## Exercise directions
What is needed is an exact copy of the lines from the start of the records below through the line with "wrist: (1189, 745)", without the pictures.

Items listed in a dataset
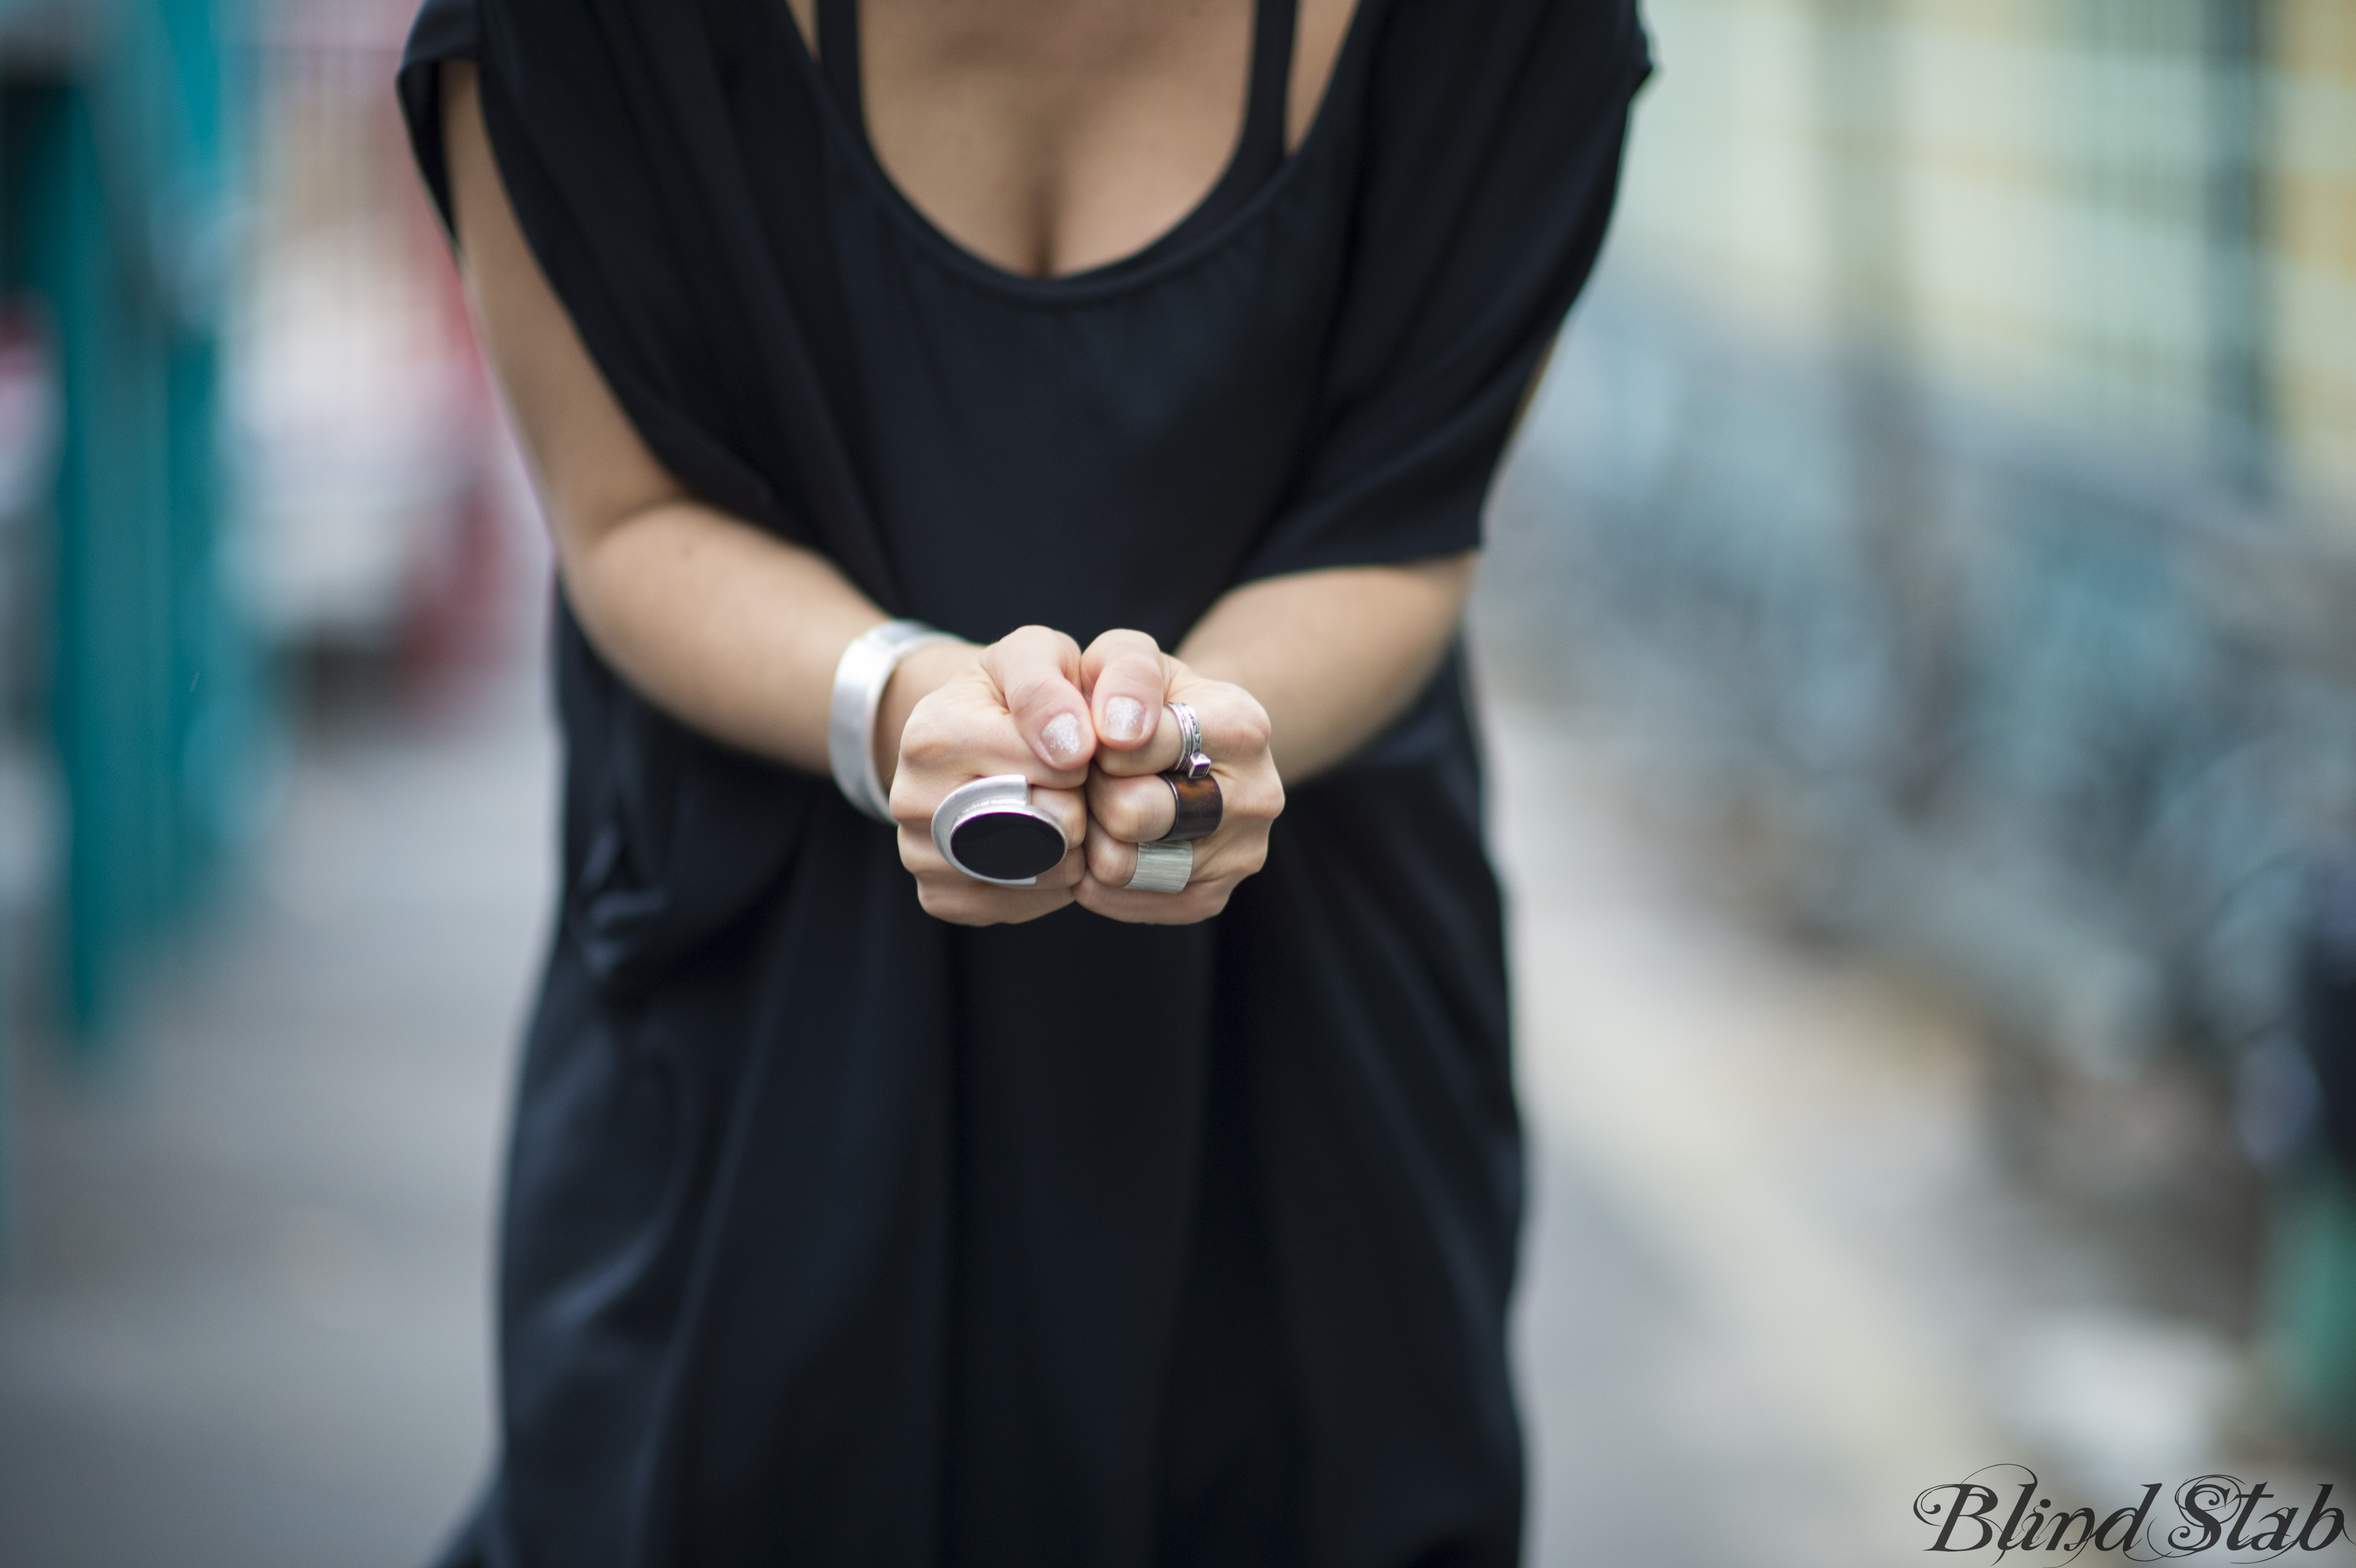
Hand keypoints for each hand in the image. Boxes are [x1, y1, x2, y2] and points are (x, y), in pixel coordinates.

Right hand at [888, 625, 1095, 924]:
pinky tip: (1040, 844)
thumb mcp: (1036, 654)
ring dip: (1071, 844)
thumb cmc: (1015, 689)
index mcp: (931, 733)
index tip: (1076, 742)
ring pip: (1042, 873)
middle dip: (1080, 801)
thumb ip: (1052, 685)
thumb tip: (1073, 748)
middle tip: (1069, 779)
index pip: (1053, 766)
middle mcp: (911, 799)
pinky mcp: (939, 897)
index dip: (1085, 756)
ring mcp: (919, 855)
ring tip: (1056, 806)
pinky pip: (1021, 904)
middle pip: (1050, 827)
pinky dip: (1048, 882)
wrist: (971, 728)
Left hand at [1072, 630, 1283, 925]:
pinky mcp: (1210, 898)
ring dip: (1090, 835)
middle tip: (1094, 776)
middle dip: (1092, 791)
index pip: (1131, 747)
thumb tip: (1115, 734)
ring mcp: (1240, 855)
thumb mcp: (1131, 657)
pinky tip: (1104, 841)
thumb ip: (1122, 670)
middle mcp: (1256, 796)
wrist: (1189, 745)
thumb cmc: (1147, 698)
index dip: (1094, 742)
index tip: (1098, 736)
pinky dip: (1094, 875)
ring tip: (1097, 806)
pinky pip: (1119, 901)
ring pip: (1119, 865)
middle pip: (1128, 813)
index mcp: (1243, 727)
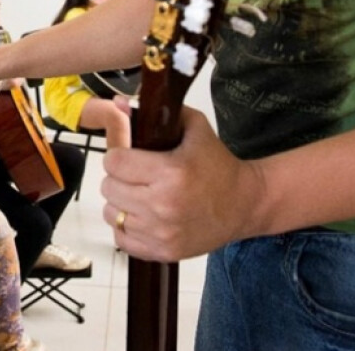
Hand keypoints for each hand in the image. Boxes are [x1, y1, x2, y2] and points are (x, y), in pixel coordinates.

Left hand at [100, 106, 264, 260]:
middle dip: (118, 178)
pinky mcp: (164, 252)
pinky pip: (121, 238)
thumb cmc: (218, 164)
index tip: (128, 156)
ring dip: (121, 202)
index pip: (114, 162)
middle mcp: (163, 205)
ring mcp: (162, 233)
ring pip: (111, 213)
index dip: (118, 155)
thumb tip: (117, 103)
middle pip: (108, 187)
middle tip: (136, 175)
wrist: (246, 204)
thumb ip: (156, 114)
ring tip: (140, 195)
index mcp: (171, 173)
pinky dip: (127, 227)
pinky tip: (143, 216)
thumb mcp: (194, 130)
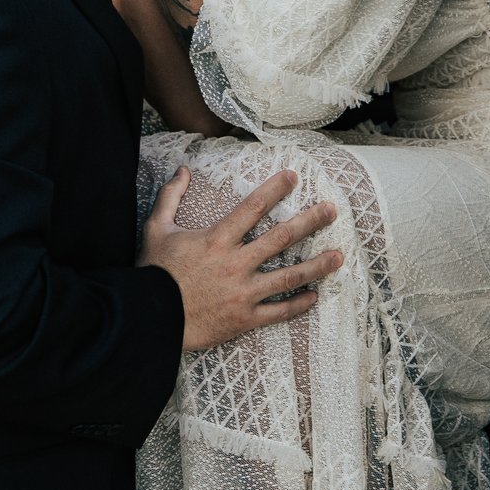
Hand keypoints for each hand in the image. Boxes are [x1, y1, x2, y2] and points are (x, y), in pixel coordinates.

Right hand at [138, 167, 341, 351]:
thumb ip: (170, 197)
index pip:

## Answer to this task
Hand keypoints for each hand in the image. Boxes are [x1, y1, x2, y2] and points are (x, y), in pixel coordinates.

Right hand at [888, 625, 1095, 924]:
pinky tip: (1040, 844)
thumb mcp: (1036, 654)
ring dip: (1071, 844)
thumb cmc: (1015, 689)
index mcp: (931, 733)
index tip: (1076, 742)
ring pip: (1042, 873)
middle dip: (1080, 801)
thumb ip: (1052, 685)
thumb tip: (1073, 748)
middle tip: (1069, 779)
index pip: (1053, 766)
middle mcp: (911, 799)
pinky mcp: (939, 897)
index dip: (1085, 756)
ring mcp: (919, 855)
ring tip: (1056, 806)
pinky pip: (1021, 904)
middle pip: (1050, 827)
pinky dip: (1048, 882)
wrist: (971, 728)
Left hand at [1072, 630, 1283, 925]:
pinky mcp: (1210, 898)
ring dip: (1090, 835)
middle tip: (1094, 776)
middle dip: (1092, 791)
index pip: (1131, 747)
thumb tip: (1115, 734)
ring mcp: (1240, 855)
thumb mcp: (1131, 657)
pinky tip: (1104, 841)
thumb ip: (1122, 670)
middle mcp: (1256, 796)
wrist: (1189, 745)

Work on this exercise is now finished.